Excerpt provided
________________

Not that that particular creationist argument needs any more debunking, it's quite stupid enough already, but a bit amusing at least.
Wednesday, April 04, 2007
The bad news:
The botched US raid that led to the hostage crisis - Independent Online Edition
I had wondered why the Iranians were doing it. Taking hostages seemed like a really dumb thing to do, in that it might kick off the war which would be awful for Iran (and pretty bad for everyone else). But that makes sense; obviously they can't let an attack like that go by without some kind of payback. We certainly wouldn't.
So, thanks America. Well done again. Keep up the good work, and soon we'll have another war in the Gulf...
Friday, March 23, 2007
Wednesday, January 31, 2007
Okay, that's quite disturbing, particularly combined with the White House's sudden acceptance of global warming as a problem (no matter how outlandish the solution they propose may be). It's like they knew about it for years, and just hoped to keep everyone else in the dark as long as they could to keep the oil money rolling in.
That can't be right though; the US government is surely full of honourable men who would never permit such dishonesty. Oh, wait...
Monday, January 29, 2007
Now that's what I call a plan! Who says we don't have evil geniuses like we used to?
Seriously, what kind of mind spends years denying that global warming is happening and leaps straight from that to darkening the Sun? How do you do that? Ignoring, of course, the work that everyone else is doing to address the problems, and proposing this notion while criticising the idea of actually lowering emissions and dealing with the problems we're causing.
On the other hand, though, I'm impressed. It's an awesome plan, if it's serious. Pure science fiction, stolen straight from Mother of Storms, but impressive. And in fairness, by all reports the global warming problem is growing so far and fast that we need to be looking at ideas like this, in case we find that moderating our behaviour isn't enough to save ourselves. As long as it's a backup plan, and not the primary.
I doubt that the US would actually go through with it, though. This is just a mighty plan to put forward by the administration to deflect the blame for all that they've not done about this problem so far. Imagine the religious right if they actually expected to be meddling in "God's work" on this level...
Wednesday, January 24, 2007
Okay, interesting article. But it has a few points, especially in a society where most technology we use isn't understood by many of the people in it. To quote the article:
In another experiment, the researchers demonstrated that young men and women instructed on how to use a voodoo doll suspected that they might have put a curse on a study partner who feigned a headache.
Why is it 'magical thinking' and a wrong assumption to believe in the voodoo doll experiment above, but if you are told by a 'doctor' that when you press the button he gives you, you're shocking the other participant in the study, that's okay to believe? That's the basis of the justly famous Milgram experiment, and as far as I can see the only difference is that it's somehow okay to believe in a random bit of science, but not in voodoo. Okay, in the Milgram experiment, the participant is shocked to demonstrate the effect, but would the absence of that proof render it 'magical thinking?' I doubt that many would class it so.
It seems to me that, if we are to expect people not to be sheep, we must and should expect them to believe the evidence of their senses, even when they get it wrong. If you can prod a voodoo doll, and the target reports pain - it could be a trick, or the hoodoo could be working.
If you can flick a switch and the light comes on - the technology might be working. Or, just possibly, it's a trick. How do we decide between those cases, save by preferring the comfortable case that conforms to our expectations?

________________

Directions
a - Condense the paragraph of the blog excerpt that begins "On the other hand, though, I'm impressed" into a short bulleted list that keeps its main facts.
b - Repeat the part of the blog excerpt that opens with the words containing "Monday, January 29, 2007" and closes with "not the primary.", with no changes.
The records play no part in this work.

Excerpted records
________________

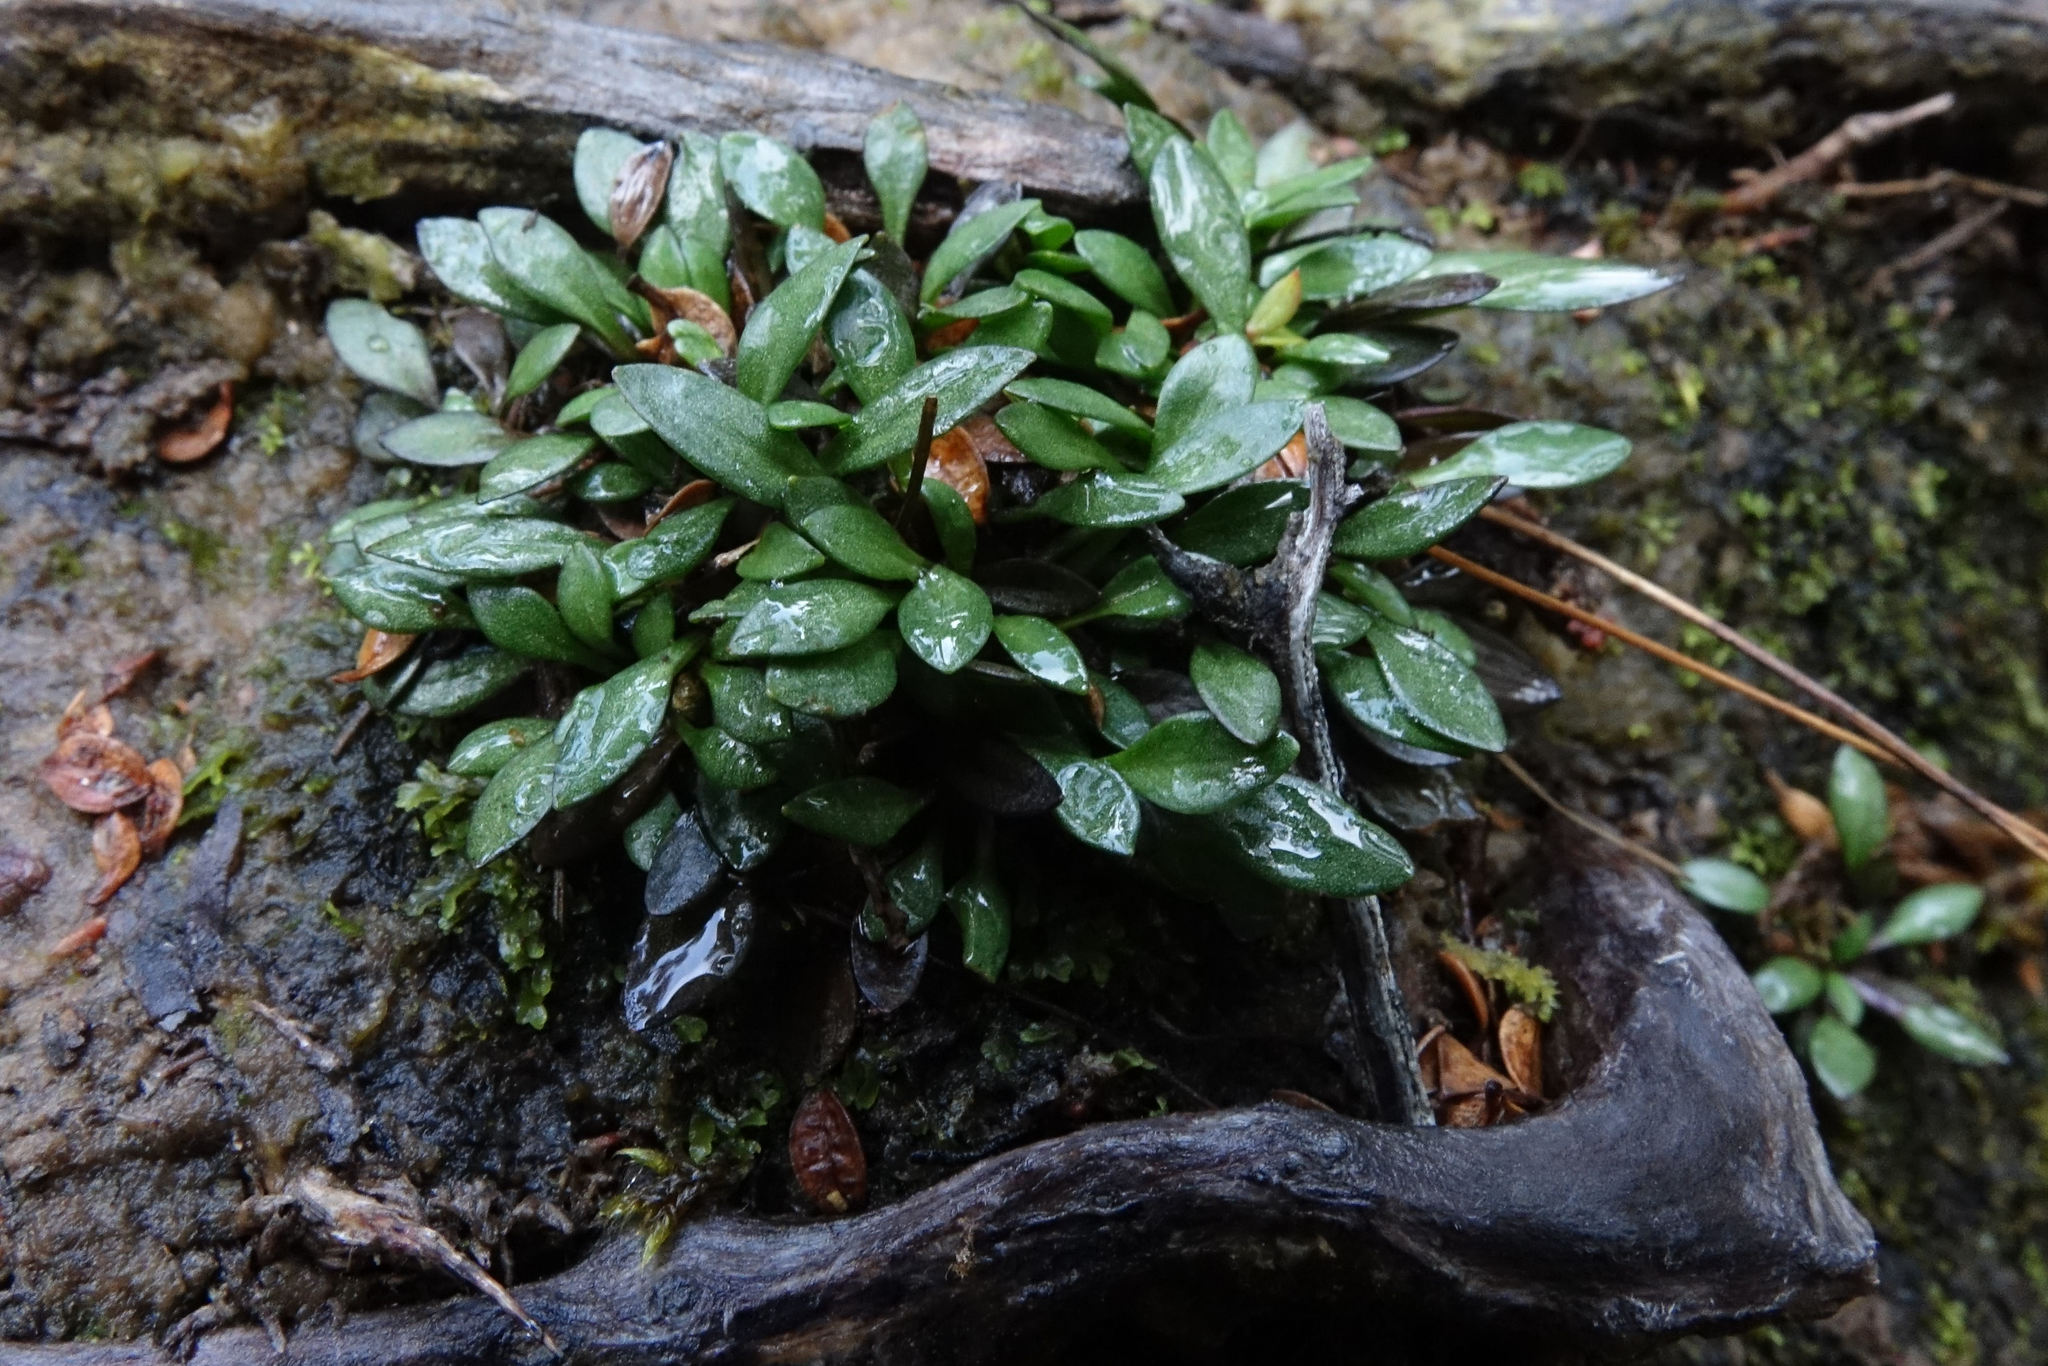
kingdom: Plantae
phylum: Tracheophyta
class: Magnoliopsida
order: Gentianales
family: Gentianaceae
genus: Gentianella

________________

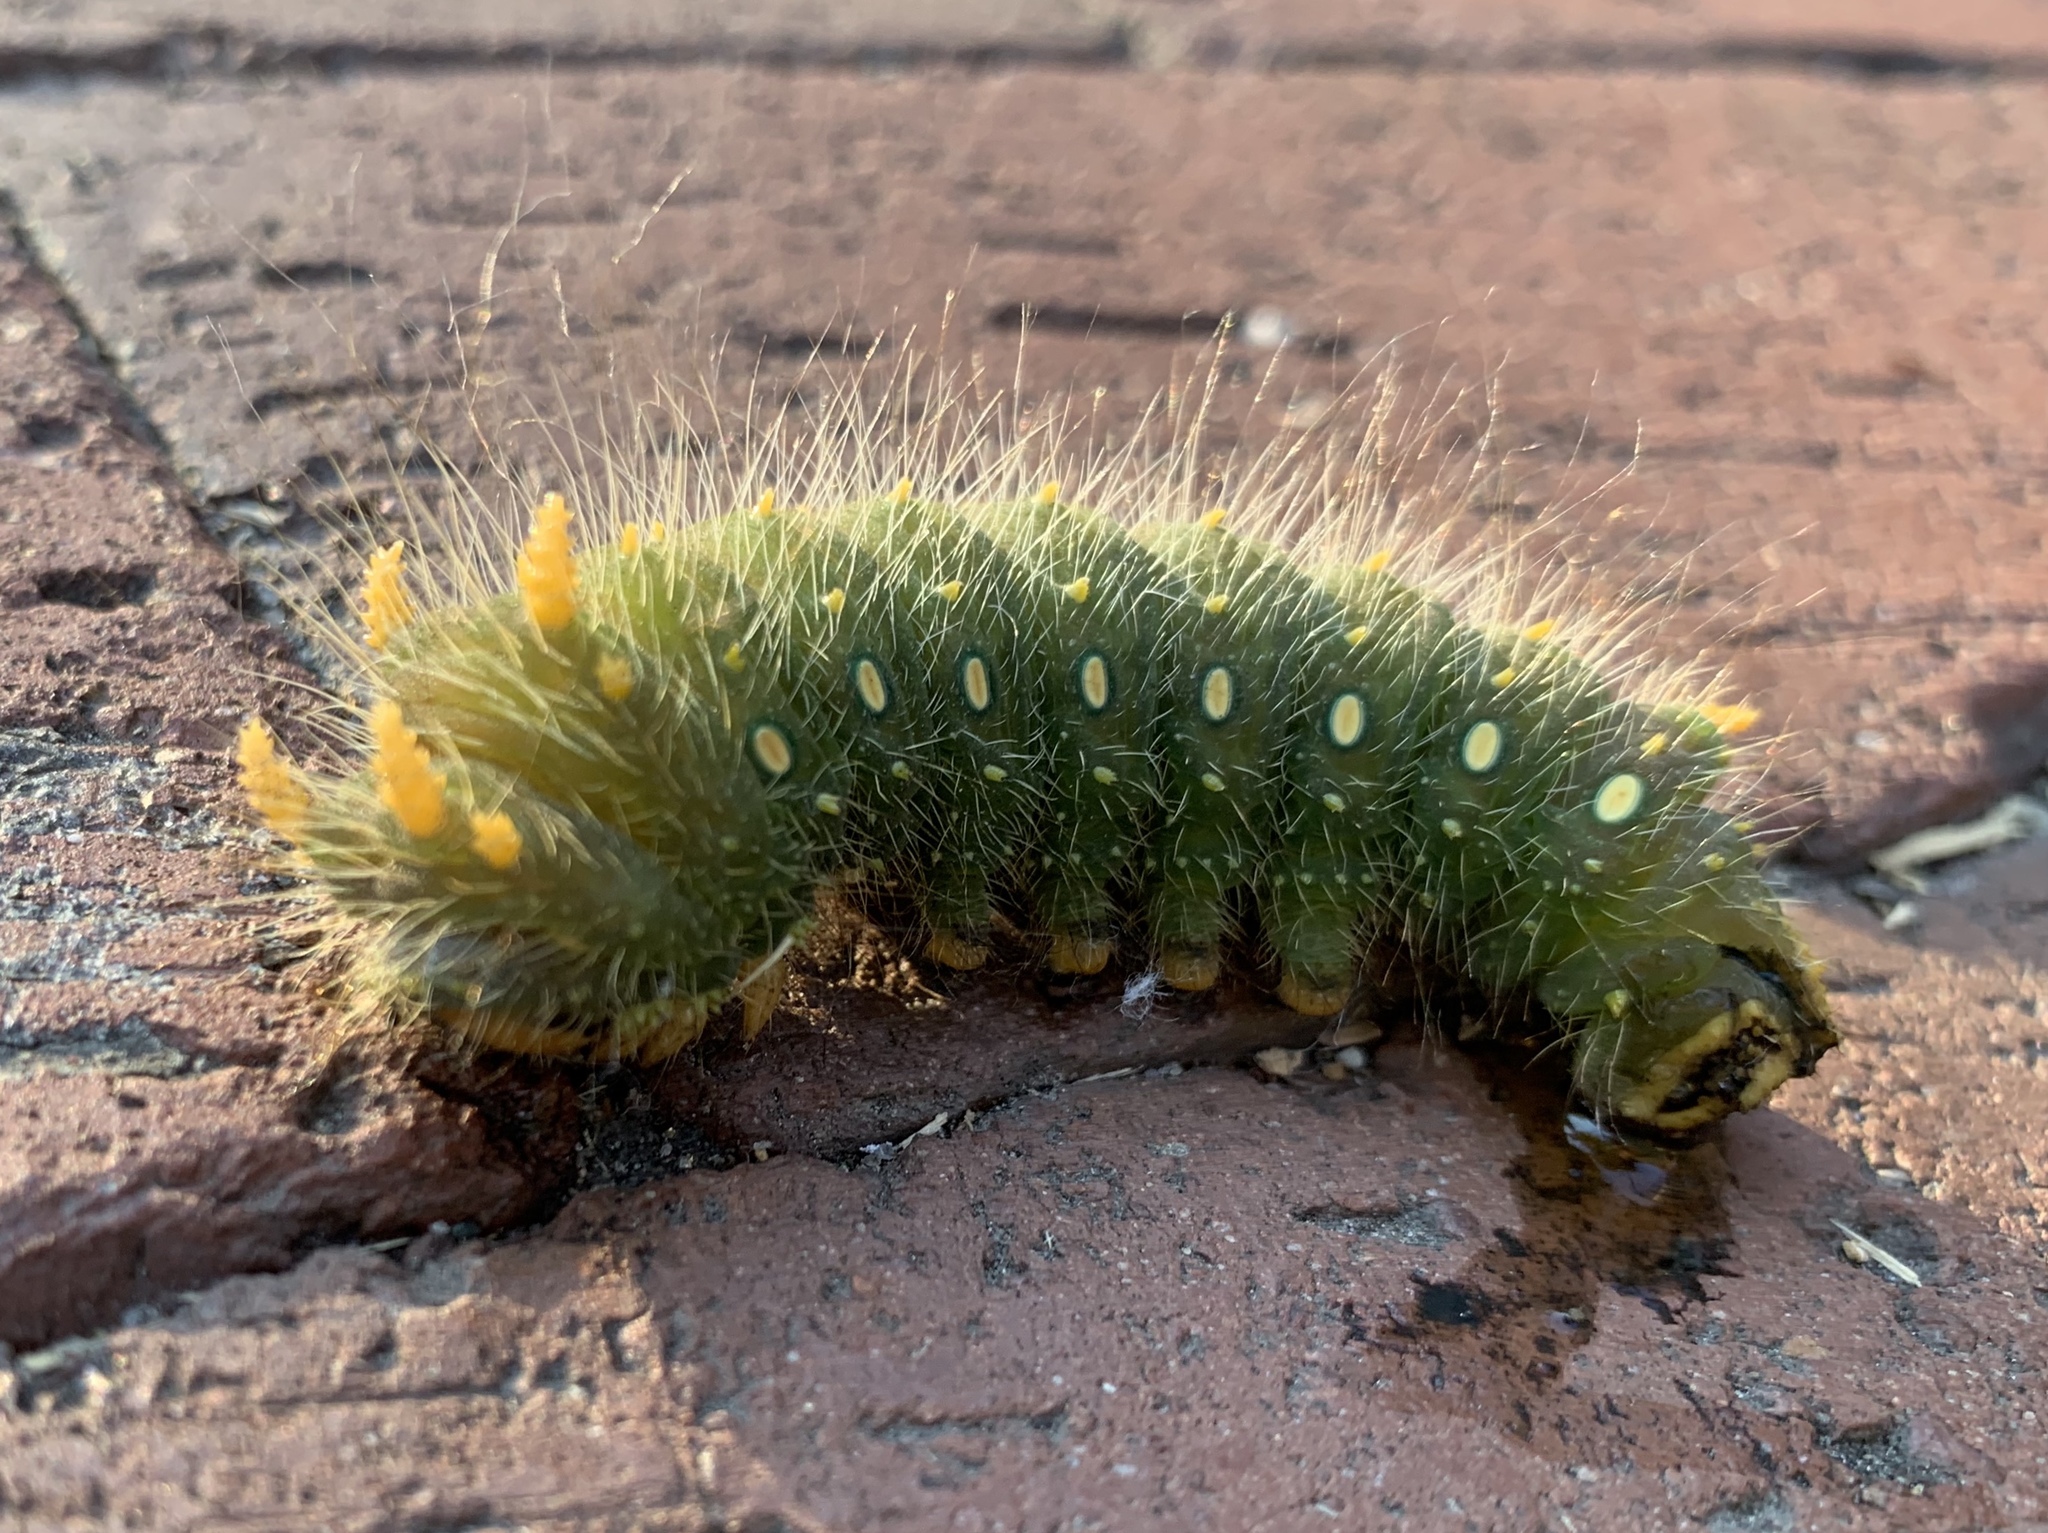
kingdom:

________________

Results in order
a -
- The writer is impressed by the plan, if it is serious, and calls it awesome.
- It is pure science fiction, taken straight from Mother of Storms.
- Reports say global warming is growing so far and so fast that ideas like this need to be examined in case moderating our behavior is not enough.
- It should be a backup plan, not the primary one.

b -
Monday, January 29, 2007
Now that's what I call a plan! Who says we don't have evil geniuses like we used to?
Seriously, what kind of mind spends years denying that global warming is happening and leaps straight from that to darkening the Sun? How do you do that? Ignoring, of course, the work that everyone else is doing to address the problems, and proposing this notion while criticising the idea of actually lowering emissions and dealing with the problems we're causing.
On the other hand, though, I'm impressed. It's an awesome plan, if it's serious. Pure science fiction, stolen straight from Mother of Storms, but impressive. And in fairness, by all reports the global warming problem is growing so far and fast that we need to be looking at ideas like this, in case we find that moderating our behaviour isn't enough to save ourselves. As long as it's a backup plan, and not the primary.